▸ **What needs to be done**
Set down the complete data exactly as it appears below.

[Document layout analysis data]
● ● ● ● ● ● ●
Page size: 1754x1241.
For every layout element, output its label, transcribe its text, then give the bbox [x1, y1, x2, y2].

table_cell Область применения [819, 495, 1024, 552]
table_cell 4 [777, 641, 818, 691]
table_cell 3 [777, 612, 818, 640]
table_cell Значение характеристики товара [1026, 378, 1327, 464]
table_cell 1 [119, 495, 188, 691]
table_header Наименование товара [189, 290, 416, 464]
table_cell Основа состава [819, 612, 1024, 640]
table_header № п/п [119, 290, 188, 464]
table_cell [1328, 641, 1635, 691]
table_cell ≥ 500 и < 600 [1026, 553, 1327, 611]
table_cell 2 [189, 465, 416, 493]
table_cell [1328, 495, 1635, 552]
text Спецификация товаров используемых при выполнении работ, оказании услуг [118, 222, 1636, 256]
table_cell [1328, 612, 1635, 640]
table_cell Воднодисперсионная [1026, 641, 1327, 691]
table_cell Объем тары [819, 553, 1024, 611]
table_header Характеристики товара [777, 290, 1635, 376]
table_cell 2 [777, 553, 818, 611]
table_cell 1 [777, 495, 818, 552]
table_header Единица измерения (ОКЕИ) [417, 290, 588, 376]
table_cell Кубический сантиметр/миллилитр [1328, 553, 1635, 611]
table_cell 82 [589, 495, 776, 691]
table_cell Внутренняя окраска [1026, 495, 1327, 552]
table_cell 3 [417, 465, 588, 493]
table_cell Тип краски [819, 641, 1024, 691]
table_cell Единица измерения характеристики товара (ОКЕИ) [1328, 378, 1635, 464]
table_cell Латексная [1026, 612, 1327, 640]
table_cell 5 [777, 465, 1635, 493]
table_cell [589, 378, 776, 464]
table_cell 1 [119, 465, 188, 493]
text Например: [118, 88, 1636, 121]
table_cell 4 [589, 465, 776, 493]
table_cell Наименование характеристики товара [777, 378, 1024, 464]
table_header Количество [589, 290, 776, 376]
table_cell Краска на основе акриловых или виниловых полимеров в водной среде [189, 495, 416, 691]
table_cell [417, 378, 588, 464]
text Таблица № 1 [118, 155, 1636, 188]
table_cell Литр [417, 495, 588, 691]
● ● ● ● ● ● ●
▸ **Answer space**
Page size: 1754x1241.
For every layout element, output its label, transcribe its text, then give the bbox [x1, y1, x2, y2].

table_cell Область применения [819, 495, 1024, 552]
table_cell 4 [777, 641, 818, 691]
table_cell 3 [777, 612, 818, 640]
table_cell Значение характеристики товара [1026, 378, 1327, 464]
table_cell 1 [119, 495, 188, 691]
table_header Наименование товара [189, 290, 416, 464]
table_cell Основа состава [819, 612, 1024, 640]
table_header № п/п [119, 290, 188, 464]
table_cell [1328, 641, 1635, 691]
table_cell ≥ 500 и < 600 [1026, 553, 1327, 611]
table_cell 2 [189, 465, 416, 493]
table_cell [1328, 495, 1635, 552]
text Спецификация товаров используемых при выполнении работ, оказании услуг [118, 222, 1636, 256]
table_cell [1328, 612, 1635, 640]
table_cell Воднодисперсионная [1026, 641, 1327, 691]
table_cell Объем тары [819, 553, 1024, 611]
table_header Характеристики товара [777, 290, 1635, 376]
table_cell 2 [777, 553, 818, 611]
table_cell 1 [777, 495, 818, 552]
table_header Единица измерения (ОКЕИ) [417, 290, 588, 376]
table_cell Кубический сантиметр/миллилитр [1328, 553, 1635, 611]
table_cell 82 [589, 495, 776, 691]
table_cell Внутренняя окраска [1026, 495, 1327, 552]
table_cell 3 [417, 465, 588, 493]
table_cell Тип краски [819, 641, 1024, 691]
table_cell Единица измерения характеристики товара (ОКЕИ) [1328, 378, 1635, 464]
table_cell Латексная [1026, 612, 1327, 640]
table_cell 5 [777, 465, 1635, 493]
table_cell [589, 378, 776, 464]
table_cell 1 [119, 465, 188, 493]
text Например: [118, 88, 1636, 121]
table_cell 4 [589, 465, 776, 493]
table_cell Наименование характеристики товара [777, 378, 1024, 464]
table_header Количество [589, 290, 776, 376]
table_cell Краска на основе акриловых или виниловых полимеров в водной среде [189, 495, 416, 691]
table_cell [417, 378, 588, 464]
text Таблица № 1 [118, 155, 1636, 188]
table_cell Литр [417, 495, 588, 691]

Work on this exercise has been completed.